**PROBLEM DESCRIPTION**: Before printing, remove every picture; then print the lines below exactly, from the first line through the line containing "54px; font-family: Liberation".

□ □ □ □ □ □ □

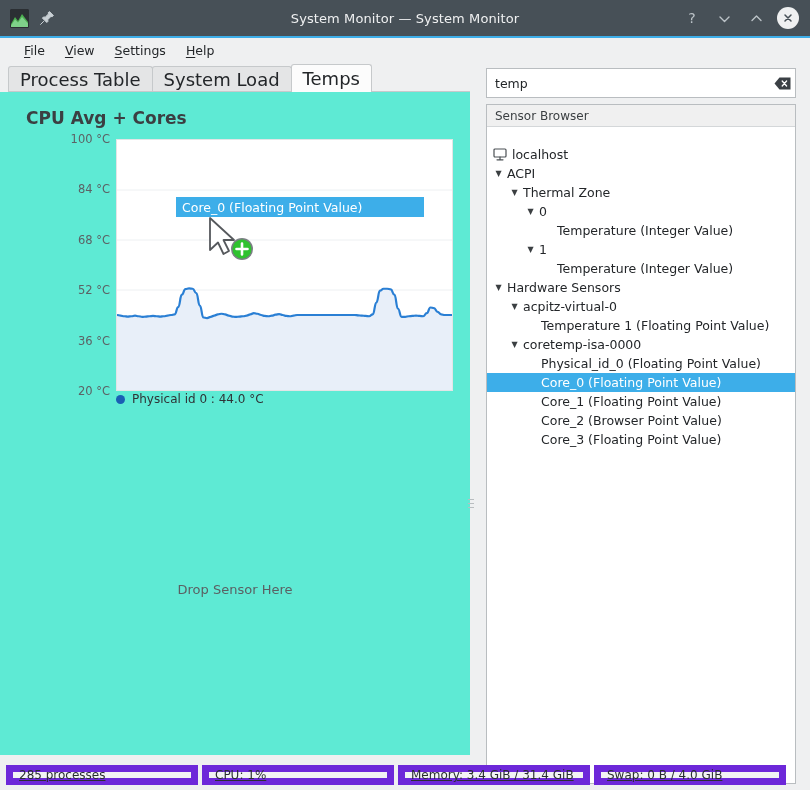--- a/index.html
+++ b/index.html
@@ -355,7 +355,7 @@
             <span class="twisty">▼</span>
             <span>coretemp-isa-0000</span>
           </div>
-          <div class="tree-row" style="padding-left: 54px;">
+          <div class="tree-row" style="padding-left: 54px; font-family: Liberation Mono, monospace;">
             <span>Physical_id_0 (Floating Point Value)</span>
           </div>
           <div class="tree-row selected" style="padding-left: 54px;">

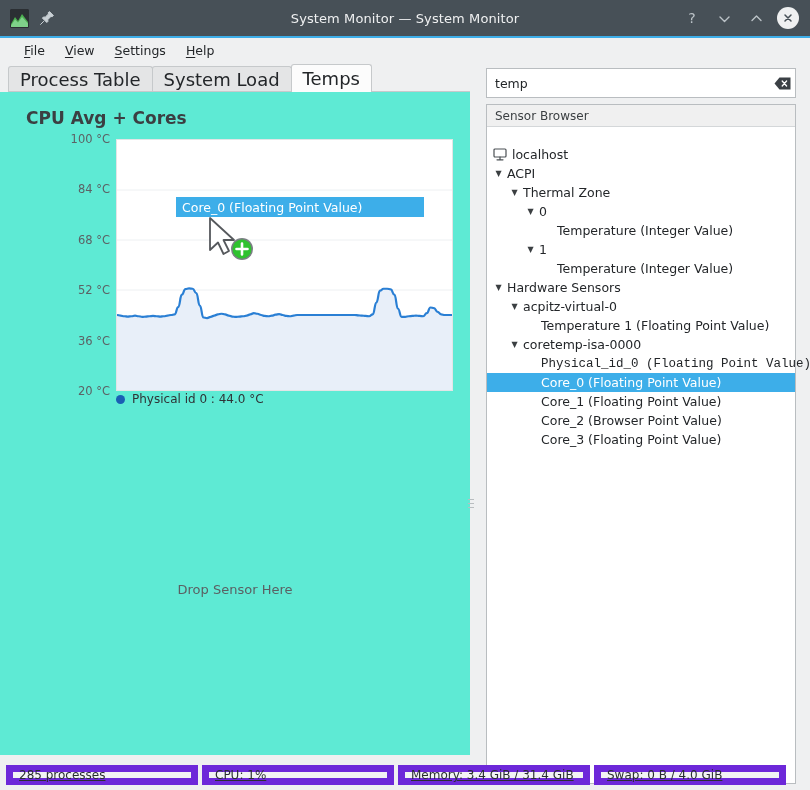--- a/index.html
+++ b/index.html
@@ -176,9 +176,9 @@
     display: flex; align-items: center; gap: 4px; padding: 0 6px;
   }
   .status-cell {
-    height: 20px; background: #f2f3f4; border: 7px solid #6d28d9;
+    height: 20px; background: #f2f3f4; border: 5px solid #6d28d9;
     display: flex; align-items: center; padding: 0 6px;
-    font-size: 12px; color: #2b2f33; text-decoration: underline;
+    font-size: 12px; color: #2b2f33;
   }
   .sc1 { width: 192px; }
   .sc2 { width: 192px; }

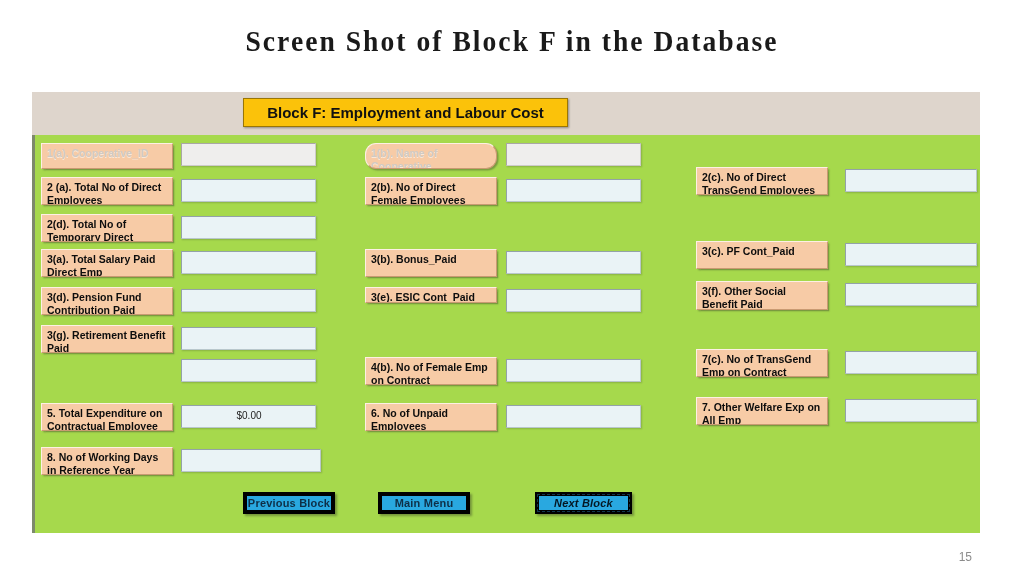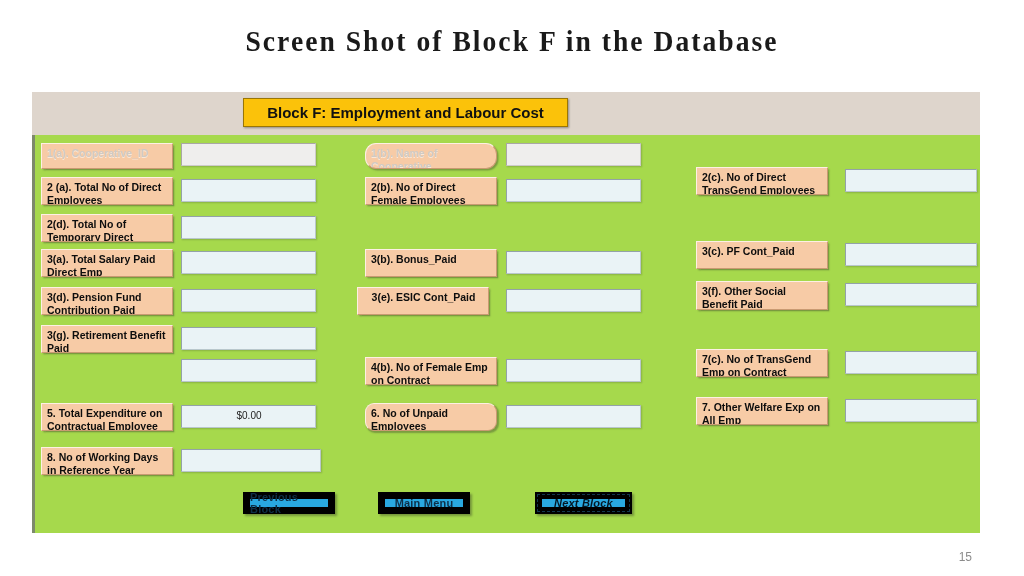--- a/index.html
+++ b/index.html
@@ -186,7 +186,7 @@
       <div class="field-input" style="left: 810px; top: 108px; width: 132px; height: 23px;"></div>
       <div class="field-label" style="left: 6px; top: 152px; width: 132px; height: 28px;">3(d). Pension Fund Contribution Paid</div>
       <div class="field-input" style="left: 146px; top: 154px; width: 135px; height: 23px;"></div>
-      <div class="field-label" style="left: 322px; top: 152px; width: 132px; height: 28px; text-align: center;">3(e). ESIC Cont_Paid</div>
+      <div class="field-label" style="left: 330px; top: 152px; width: 132px; height: 16px;">3(e). ESIC Cont_Paid</div>
       <div class="field-input" style="left: 471px; top: 154px; width: 135px; height: 23px;"></div>
       <div class="field-label" style="left: 661px; top: 146px; width: 132px; height: 29px;">3(f). Other Social Benefit Paid</div>
       <div class="field-input" style="left: 810px; top: 148px; width: 132px; height: 23px;"></div>

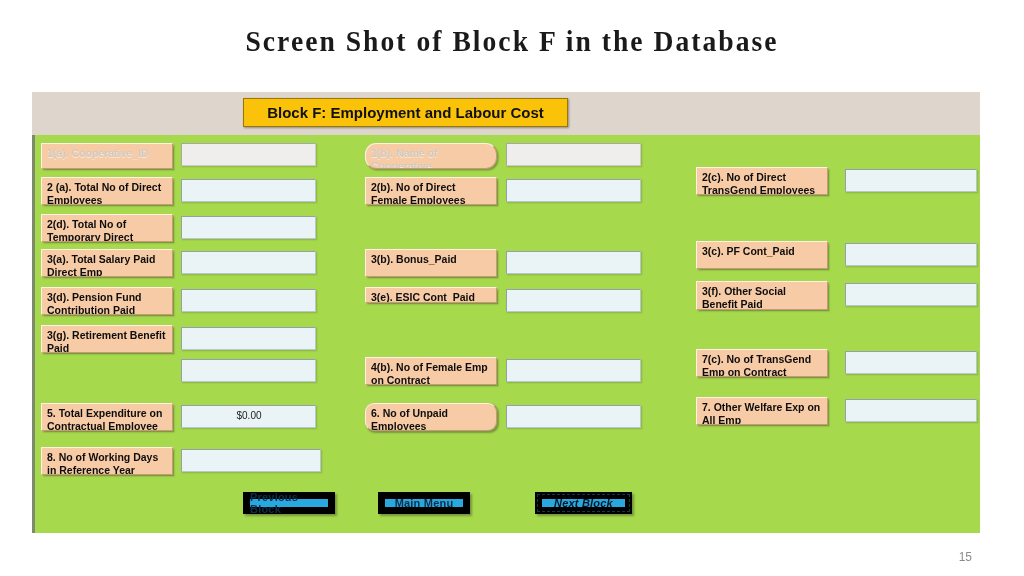--- a/index.html
+++ b/index.html
@@ -199,7 +199,7 @@
       <div class="field-input" style="left: 810px; top: 216px; width: 132px; height: 23px;"></div>
       <div class="field-label" style="left: 6px; top: 268px; width: 132px; height: 28px;">5. Total Expenditure on Contractual Employee</div>
       <div class="field-input" style="left: 146px; top: 270px; width: 135px; height: 23px;">$0.00</div>
-      <div class="field-label" style="left: 330px; top: 268px; width: 132px; height: 28px; border-radius: 9px;">6. No of Unpaid Employees</div>
+      <div class="field-label" style="left: 330px; top: 268px; width: 132px; height: 28px;">6. No of Unpaid Employees</div>
       <div class="field-input" style="left: 471px; top: 270px; width: 135px; height: 23px;"></div>
       <div class="field-label" style="left: 661px; top: 262px; width: 132px; height: 28px;">7. Other Welfare Exp on All Emp</div>
       <div class="field-input" style="left: 810px; top: 264px; width: 132px; height: 23px;"></div>

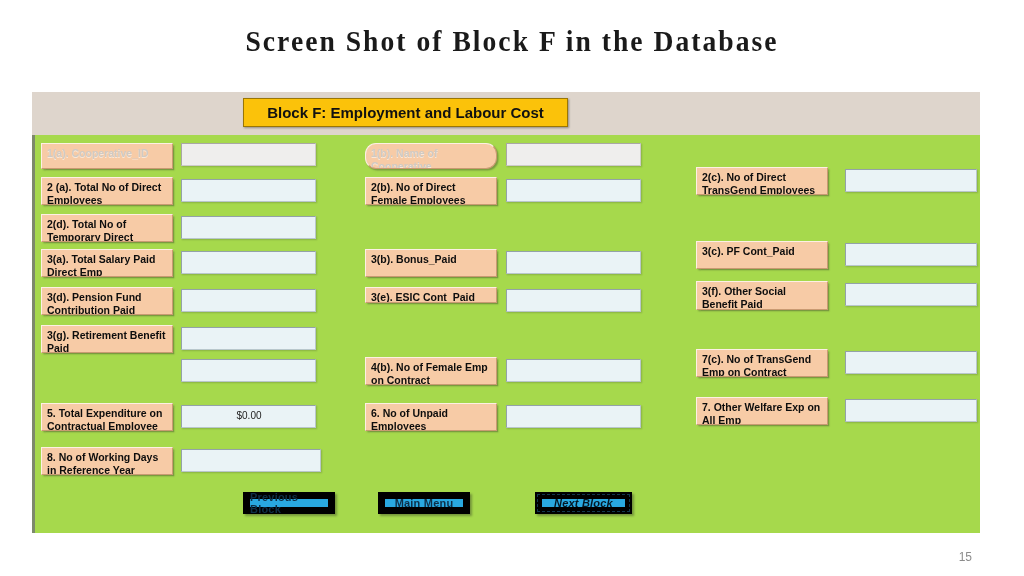--- a/index.html
+++ b/index.html
@@ -126,7 +126,7 @@
   .nav-button {
     position: absolute;
     background: #29a8e0;
-    border: 7px solid #000000;
+    border: 4px solid #000000;
     box-shadow: 1.5px 1.5px 2px rgba(30,30,30,0.35);
     box-sizing: border-box;
     display: flex;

□ □ □ □ □ □ □

**PROBLEM SOLUTION**:
--- a/index.html
+++ b/index.html
@@ -355,7 +355,7 @@
             <span class="twisty">▼</span>
             <span>coretemp-isa-0000</span>
           </div>
-          <div class="tree-row" style="padding-left: 54px;">
+          <div class="tree-row" style="padding-left: 54px; font-family: Liberation Mono, monospace;">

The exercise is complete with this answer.